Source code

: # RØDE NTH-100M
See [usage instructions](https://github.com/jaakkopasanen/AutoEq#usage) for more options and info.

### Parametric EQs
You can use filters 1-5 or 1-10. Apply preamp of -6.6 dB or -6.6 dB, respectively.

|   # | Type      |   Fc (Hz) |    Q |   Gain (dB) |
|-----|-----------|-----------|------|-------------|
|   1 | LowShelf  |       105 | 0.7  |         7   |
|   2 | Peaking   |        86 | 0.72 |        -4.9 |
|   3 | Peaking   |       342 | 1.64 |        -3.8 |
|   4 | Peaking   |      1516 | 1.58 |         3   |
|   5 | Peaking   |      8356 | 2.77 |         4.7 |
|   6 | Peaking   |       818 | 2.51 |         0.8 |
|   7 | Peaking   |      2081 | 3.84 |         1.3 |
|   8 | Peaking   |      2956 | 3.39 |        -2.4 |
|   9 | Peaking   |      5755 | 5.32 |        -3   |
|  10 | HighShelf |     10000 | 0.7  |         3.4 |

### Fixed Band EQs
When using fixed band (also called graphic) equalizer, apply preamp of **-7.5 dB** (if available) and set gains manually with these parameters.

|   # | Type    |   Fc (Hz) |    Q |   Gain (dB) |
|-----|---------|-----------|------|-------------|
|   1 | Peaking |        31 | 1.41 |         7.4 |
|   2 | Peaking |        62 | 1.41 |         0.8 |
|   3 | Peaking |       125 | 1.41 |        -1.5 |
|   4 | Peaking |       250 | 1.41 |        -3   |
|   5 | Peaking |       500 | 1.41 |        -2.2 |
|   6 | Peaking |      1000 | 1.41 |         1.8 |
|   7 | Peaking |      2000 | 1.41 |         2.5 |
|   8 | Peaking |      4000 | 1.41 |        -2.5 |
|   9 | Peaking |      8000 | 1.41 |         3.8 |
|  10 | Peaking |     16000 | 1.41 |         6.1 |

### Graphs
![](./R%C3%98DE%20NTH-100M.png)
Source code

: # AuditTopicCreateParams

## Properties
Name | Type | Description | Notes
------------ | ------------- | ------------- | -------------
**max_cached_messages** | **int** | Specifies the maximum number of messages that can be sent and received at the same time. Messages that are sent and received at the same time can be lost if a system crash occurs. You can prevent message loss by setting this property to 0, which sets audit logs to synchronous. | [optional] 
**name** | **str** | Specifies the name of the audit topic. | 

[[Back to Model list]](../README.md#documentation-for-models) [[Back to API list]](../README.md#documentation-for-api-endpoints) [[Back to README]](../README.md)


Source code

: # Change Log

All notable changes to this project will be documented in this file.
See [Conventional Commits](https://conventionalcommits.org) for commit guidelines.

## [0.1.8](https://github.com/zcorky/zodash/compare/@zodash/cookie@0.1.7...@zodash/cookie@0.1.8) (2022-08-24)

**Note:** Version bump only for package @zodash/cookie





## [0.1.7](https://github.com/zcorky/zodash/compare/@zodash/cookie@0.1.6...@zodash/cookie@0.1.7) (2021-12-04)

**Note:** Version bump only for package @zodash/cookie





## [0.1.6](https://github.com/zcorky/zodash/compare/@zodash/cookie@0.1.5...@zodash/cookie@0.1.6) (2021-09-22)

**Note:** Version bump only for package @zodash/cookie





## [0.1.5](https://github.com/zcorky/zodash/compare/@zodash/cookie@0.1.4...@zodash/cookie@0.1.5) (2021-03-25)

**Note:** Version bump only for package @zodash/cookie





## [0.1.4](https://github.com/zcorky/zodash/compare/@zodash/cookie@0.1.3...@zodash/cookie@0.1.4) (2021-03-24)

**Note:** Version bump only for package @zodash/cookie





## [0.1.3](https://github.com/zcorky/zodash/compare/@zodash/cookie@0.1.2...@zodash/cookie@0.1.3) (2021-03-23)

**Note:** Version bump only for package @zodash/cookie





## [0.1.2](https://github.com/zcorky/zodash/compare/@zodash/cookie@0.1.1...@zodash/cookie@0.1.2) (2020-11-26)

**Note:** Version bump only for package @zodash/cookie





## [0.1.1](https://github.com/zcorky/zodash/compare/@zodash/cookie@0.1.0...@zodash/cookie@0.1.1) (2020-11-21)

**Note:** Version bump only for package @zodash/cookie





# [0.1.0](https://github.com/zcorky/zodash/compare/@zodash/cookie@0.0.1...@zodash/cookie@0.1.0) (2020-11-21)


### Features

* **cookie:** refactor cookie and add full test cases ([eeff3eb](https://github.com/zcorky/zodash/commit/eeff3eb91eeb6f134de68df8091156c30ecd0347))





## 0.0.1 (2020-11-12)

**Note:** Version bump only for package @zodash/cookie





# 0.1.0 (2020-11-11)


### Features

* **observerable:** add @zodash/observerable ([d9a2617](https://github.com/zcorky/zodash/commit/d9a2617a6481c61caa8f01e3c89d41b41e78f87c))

++++

**Your task:** Working through the listing above, count every line that holds "Type" and answer with the count alone.

**Expected answer:** 3